Several months ago I asked Cariboo-Chilcotin constituents in a householder survey for their thoughts on cutting the deficit. I placed before them the list of cuts the Reform Party presented to the finance committee and asked whether they agreed with this list.
There was overwhelming support for ending regional development programs, privatizing the CBC, stopping the funding for crown corporations, ending multiculturalism and bilingualism funding, immediately stopping support for special interest groups and downsizing the ministries of agriculture, industry, natural resources, and fisheries and oceans. These are the recommendations of my constituents.
Is the budget fair? The finance minister has been quick to stress the budget spreads the burden. No one escaped the pain, he stressed, and the burden has been borne equally.
Is it fair to Canadians? Is it fair to our families? Is it fair to our children? Is it fair to our grandchildren and great grandchildren and future generations to come? The answer on all counts is firmly no, it is not. It is not fair to thousands of civil servants who could lose their jobs based on their race or sex.
According to the minister of intergovernmental affairs cuts will focus on white males in the civil service despite the fact this violates the Charter of Rights and Freedoms. Families will be strained, careers destroyed and the principles of merit ignored, all for the sake of pacifying radical special interest groups.
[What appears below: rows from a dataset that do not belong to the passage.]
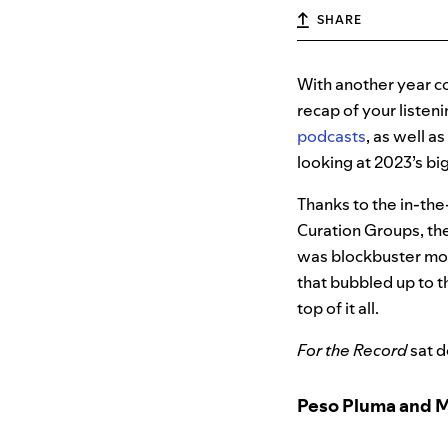
SHARE
With another year co
recap of your listen
podcasts
, as well a
looking at 2023’s bi
Thanks to the in-the
Curation Groups, the
was blockbuster mov
that bubbled up to t
top of it all.
For the Record
sat d
Peso Pluma and 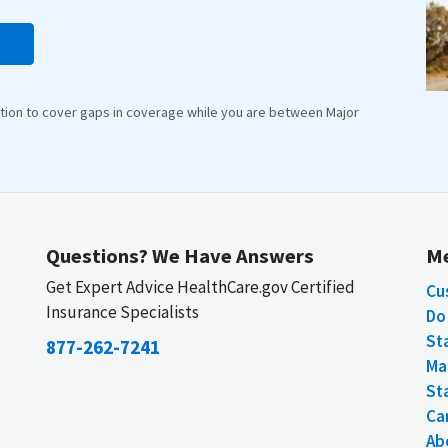
lution to cover gaps in coverage while you are between Major
Questions? We Have Answers
M
Get Expert Advice HealthCare.gov Certified
Cu
Insurance Specialists
Do 
St
877-262-7241
Ma
St
Car
Ab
It is not fair to the grassroots which will continue to be shouted down on the national scene. Funding for special interests, the political fringes of our society, lives on. The radical agendas will continue to be pushed to centre stage while views and opinions of ordinary Canadians will once again be pushed out the exit doors.
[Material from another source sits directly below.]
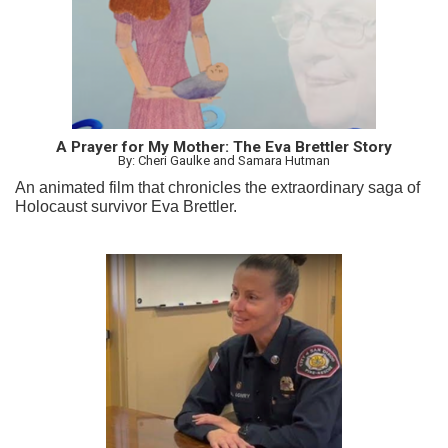
A Prayer for My Mother: The Eva Brettler Story
By: Cheri Gaulke and Samara Hutman
An animated film that chronicles the extraordinary saga of
Holocaust survivor Eva Brettler.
It is not fair to young Canadians, our future workers, our future leaders. For the first time in Canadian history young Canadians are facing a future that will bring them less prosperity than their parents or grandparents. It is these young people and not their parents or grandparents who will eventually have to begin paying off a debt that now totals $548 billion.
The finance minister has put off any major cuts for some time in the distant future. It is our children who will have to deal with his indecisiveness with even higher taxes and fewer social programs.
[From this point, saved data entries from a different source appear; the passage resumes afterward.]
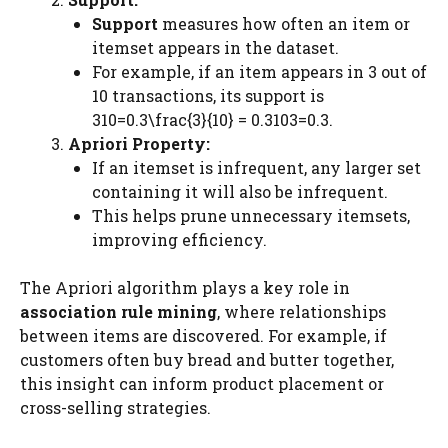
Support
measures how often an item or
itemset appears in the dataset.
For example, if an item appears in 3 out of
10 transactions, its support is
310=0.3\frac{3}{10} = 0.3103​=0.3.
Apriori Property:
If an itemset is infrequent, any larger set
containing it will also be infrequent.
This helps prune unnecessary itemsets,
improving efficiency.
The Apriori algorithm plays a key role in
association rule mining
, where relationships
between items are discovered. For example, if
customers often buy bread and butter together,
this insight can inform product placement or
cross-selling strategies.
I have often said I did not enter politics for myself but for my children and for their peers across the country. When I graduated from school the opportunities were virtually limitless. When I wanted a job, I picked my field. When I wanted more schooling, admission was both easy and affordable.
I could count on having a good salary to meet my needs and the needs of my wife and family. All that has changed. Young people no longer have their pick of jobs. They have to take what they can get, often piecing together two or three part time jobs to make ends meet.
Tuitions are rapidly rising, enrolment falling and opportunities becoming fewer and farther apart. There are many reasons for these changes such as high payroll taxes, decreasing funding and economic restructuring but it all comes down to one thing, the debt.
As our debt increases over the next three years, our economy will be even more strained to pay ever more interest on our growing debt, meaning our young people will have even fewer opportunities in the years to come. For their sake we have to tackle the deficit now.
The budget has failed on all counts.
The challenge of deficit elimination has not been faced. The fundamental choices Canadians demanded have not been made. A new course towards fiscal responsibility has not been charted, and this budget has not been fair, as the minister claimed.
Canadians are not looking for another Michael Wilson or Don Mazankowski, both of whom drifted from deficit to deficit. They are looking for decisive action to bring our nation's finances back into balance. I hope this finance minister will show more decisiveness next year than he has this year. The window for opportunity is quickly closing.
I am very pleased that the Reform Party has presented an alternative budget, which the Liberal Party has been invited to review, to copy and to use.